Write out all of the entries exactly as given.

(Task material)

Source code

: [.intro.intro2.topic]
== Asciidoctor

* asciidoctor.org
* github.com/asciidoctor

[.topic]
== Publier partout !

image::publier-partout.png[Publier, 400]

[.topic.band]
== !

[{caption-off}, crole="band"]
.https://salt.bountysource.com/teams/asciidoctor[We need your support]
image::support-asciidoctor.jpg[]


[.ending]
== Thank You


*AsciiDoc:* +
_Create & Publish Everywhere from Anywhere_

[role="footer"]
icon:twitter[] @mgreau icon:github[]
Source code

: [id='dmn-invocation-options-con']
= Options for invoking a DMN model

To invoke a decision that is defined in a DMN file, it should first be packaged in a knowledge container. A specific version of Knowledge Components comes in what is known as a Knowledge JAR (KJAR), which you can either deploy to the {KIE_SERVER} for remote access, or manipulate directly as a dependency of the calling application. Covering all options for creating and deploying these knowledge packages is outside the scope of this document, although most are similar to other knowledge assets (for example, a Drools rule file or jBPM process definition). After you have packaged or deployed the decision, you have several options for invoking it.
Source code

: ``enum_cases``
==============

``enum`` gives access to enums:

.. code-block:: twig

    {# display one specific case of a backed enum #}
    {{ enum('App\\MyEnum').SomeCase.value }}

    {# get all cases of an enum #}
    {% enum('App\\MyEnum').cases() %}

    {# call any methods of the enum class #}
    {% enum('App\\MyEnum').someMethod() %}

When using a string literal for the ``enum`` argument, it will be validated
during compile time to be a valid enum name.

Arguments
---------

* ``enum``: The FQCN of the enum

(End Task material)

**Output for this task**.
Source code

: [.intro.intro2.topic]
== Asciidoctor

* asciidoctor.org
* github.com/asciidoctor

[.topic]
== Publier partout !

image::publier-partout.png[Publier, 400]

[.topic.band]
== !

[{caption-off}, crole="band"]
.https://salt.bountysource.com/teams/asciidoctor[We need your support]
image::support-asciidoctor.jpg[]


[.ending]
== Thank You


*AsciiDoc:* +
_Create & Publish Everywhere from Anywhere_

[role="footer"]
icon:twitter[] @mgreau icon:github[]
Source code

: [id='dmn-invocation-options-con']
= Options for invoking a DMN model

To invoke a decision that is defined in a DMN file, it should first be packaged in a knowledge container. A specific version of Knowledge Components comes in what is known as a Knowledge JAR (KJAR), which you can either deploy to the {KIE_SERVER} for remote access, or manipulate directly as a dependency of the calling application. Covering all options for creating and deploying these knowledge packages is outside the scope of this document, although most are similar to other knowledge assets (for example, a Drools rule file or jBPM process definition). After you have packaged or deployed the decision, you have several options for invoking it.
Source code

: ``enum_cases``
==============

``enum`` gives access to enums:

.. code-block:: twig

    {# display one specific case of a backed enum #}
    {{ enum('App\\MyEnum').SomeCase.value }}

    {# get all cases of an enum #}
    {% enum('App\\MyEnum').cases() %}

    {# call any methods of the enum class #}
    {% enum('App\\MyEnum').someMethod() %}

When using a string literal for the ``enum`` argument, it will be validated
during compile time to be a valid enum name.

Arguments
---------

* ``enum``: The FQCN of the enum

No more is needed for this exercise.